What is next?

Most of my time is spent contemplating, what is next? I felt like it was so simply laid out for me as a kid. You go to grade school, then high school, college, perhaps a Masters Degree, get married, and have kids.  Kindergarten was a big milestone. Losing teeth, learning to ride a bicycle, learning to read. Then later in grade school, starting to like boys, getting boobs, getting my first period. In junior high, first French kiss, first dates, new friends, greater freedom from Mom and Dad. Sweet sixteen, learning to drive a car, and the amazing freedom that driving a car provided. Off to college, living on my own, becoming 21. Out of college, living on my own for the first time. Figuring out, what am I going to do with my life?  Love lessons.  Then finding the man who I can’t imagine a minute without.  Inspiring each other to achieve our career aspirations and dreams. Getting our graduate degrees. Buying our first home. Creating two little amazing human beings.

My amazing little human beings are both now in school full time. Kindergarten and second grade.  Now what? I am 40 years old and I have been a stay-at-home Mom for the past four years.  I never had any intention of staying at home. It was an agonizing choice every single day. Give up the work I loved for the amazing human beings I loved more than I had ever imagined was possible. Create a new version of myself that wasn’t defined by how much money I earned or how much influence I had at the office. Leave my expensive brain on the shelf for the simplistic tasks of wiping butts, drying tears, holding hands, reading stories, and shaping the lives of the most important people I know.

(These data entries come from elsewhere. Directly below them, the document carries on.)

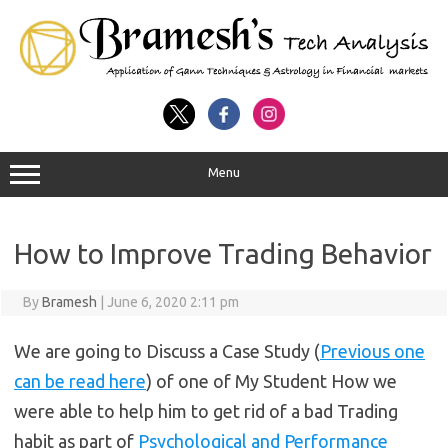
Menu
How to Improve Trading Behavior
By
Bramesh
|
June 6, 2020 2:11 pm
We are going to Discuss a Case Study (
Previous one
can be read here
) of one of My Student How we
were able to help him to get rid of a bad Trading
habit as part of
Psychological and Performance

I’ll be the first person to admit that I had no idea how hard being a parent is. I was a career person and a non-parent with lofty ideals of what my life would look like. I would be the hard-charging Mom who showed my daughter that she could have it all. She would have a career and a family and never look back. She would know that she too could earn her Masters and be successful and accomplished, with or without a man by her side. My son would marry a woman like me, confident, intelligent, self-made, accomplished. What I didn’t know, was that when you become a Mom, from the moment you are pregnant, you view life a lot differently. I didn’t know the amount of tears that would spill from my face when I handed my child over to someone else for the day. That they would be the one rocking them to sleep, wiping their tears, nurturing them and loving them, while I lay locked in an office somewhere, typing on a screen about matters that seemed so unimportant compared to holding my child. I also didn’t know how much I would feel like as an impostor as mother. I didn’t know that I would rock my baby for hours, not being able to console them, and feel like I was not cut out for this job. That maybe, just maybe, the person who had them all day, might have been better suited for this kind of thing than I was.

But fate stepped in. The decision wasn’t mine to make. I left my job for a new zip code that would provide a better life for my family. And, in my new zip code, there doesn’t seem to be a lot of room for the person I was in my old zip code. Paying a woman a high salary and giving her a high-ranking position is not too popular in these parts. It would cost me more to work than not to.

And now what? Do I try to reclaim the person I was four years ago?  I am not the same as I once was but I do know that I have a lot more to offer. I am more of a person now, than I was then. When I worked full-time, with two babies at daycare, I had no idea how much I was short-changing my children. Somehow you can ward off a crying baby, but you can’t ward off a demanding boss. They pay your salary which makes them the priority. My children were not my priority. They were really hard work that was sometimes really nice to hand off to someone else to deal with. They were just part of my multi tasking and having it “all”. I could juggle 100 balls at a time, at least that was what I wanted the world to think, and my children were just going to be part of the juggling act. I get it now though. I get it for a million small reasons and I get it for a million big reasons.

But what is next? How do I take the next step without it being so easily laid out and defined for me? How do I get to maintain what I have but gain back part of what I chose to let go of years ago?